Repository files navigation

WSU Accessibility Collector

A node script to scan and collect accessibility data for a set of URLs.

WSU Accessibility Collector uses Pa11y, which is powered by HTML CodeSniffer, to check a document's HTML code for accessibility violations per the guidelines provided by WCAG 2.0 AA.

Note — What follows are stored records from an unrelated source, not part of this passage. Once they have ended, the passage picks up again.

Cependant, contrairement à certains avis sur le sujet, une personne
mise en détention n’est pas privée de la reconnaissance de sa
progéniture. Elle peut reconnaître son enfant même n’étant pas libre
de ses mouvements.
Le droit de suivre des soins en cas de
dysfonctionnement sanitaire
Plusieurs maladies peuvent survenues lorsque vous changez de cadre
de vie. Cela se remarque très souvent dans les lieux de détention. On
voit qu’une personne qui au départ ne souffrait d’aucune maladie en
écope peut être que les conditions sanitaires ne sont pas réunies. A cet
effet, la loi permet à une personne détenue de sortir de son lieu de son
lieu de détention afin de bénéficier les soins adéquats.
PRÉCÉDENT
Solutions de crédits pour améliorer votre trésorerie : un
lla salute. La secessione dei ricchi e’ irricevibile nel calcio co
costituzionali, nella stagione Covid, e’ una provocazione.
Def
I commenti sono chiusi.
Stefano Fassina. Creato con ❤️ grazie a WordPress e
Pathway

Data is stored in an Elasticsearch index so that it can be displayed in a dashboard like the WSU Accessibility Dashboard.

Requirements

This tool works alongside WSU Web Crawler, which harvests URLs and logs them in a separate Elasticsearch index for future processing. This should be setup and URLs should be indexed before the accessibility collector is started.

  • Node 7.x or later.
  • Elasticsearch 5.2.x or later.

Configuration

Configuration is managed through a .env file located inside the project directory. It should have values like:

ES_HOST="https://myelastic.domain"
ES_INDEX="a11y-storage-index"
ES_URL_INDEX="url-storage-index"
LOCK_KEY=2001
  • ES_HOST defines the hostname of the Elasticsearch instance.
  • ES_INDEX defines the index name that wsu-a11y-collector should create and use for data storage.
  • ES_URL_INDEX defines the index used by the WSU Web Crawler to store URL data.
  • LOCK_KEY defines an ID used by the collector so that multiple collector instances can exist.

Setup

Once configured, run node setup_es.js to create the index and define type mappings for accessibility records.

Start

Run node a11y.js to start the script. As long as URLs exist to be scanned in the index created by WSU Web Crawler, then the script will continue scanning them each at 1.5 second intervals.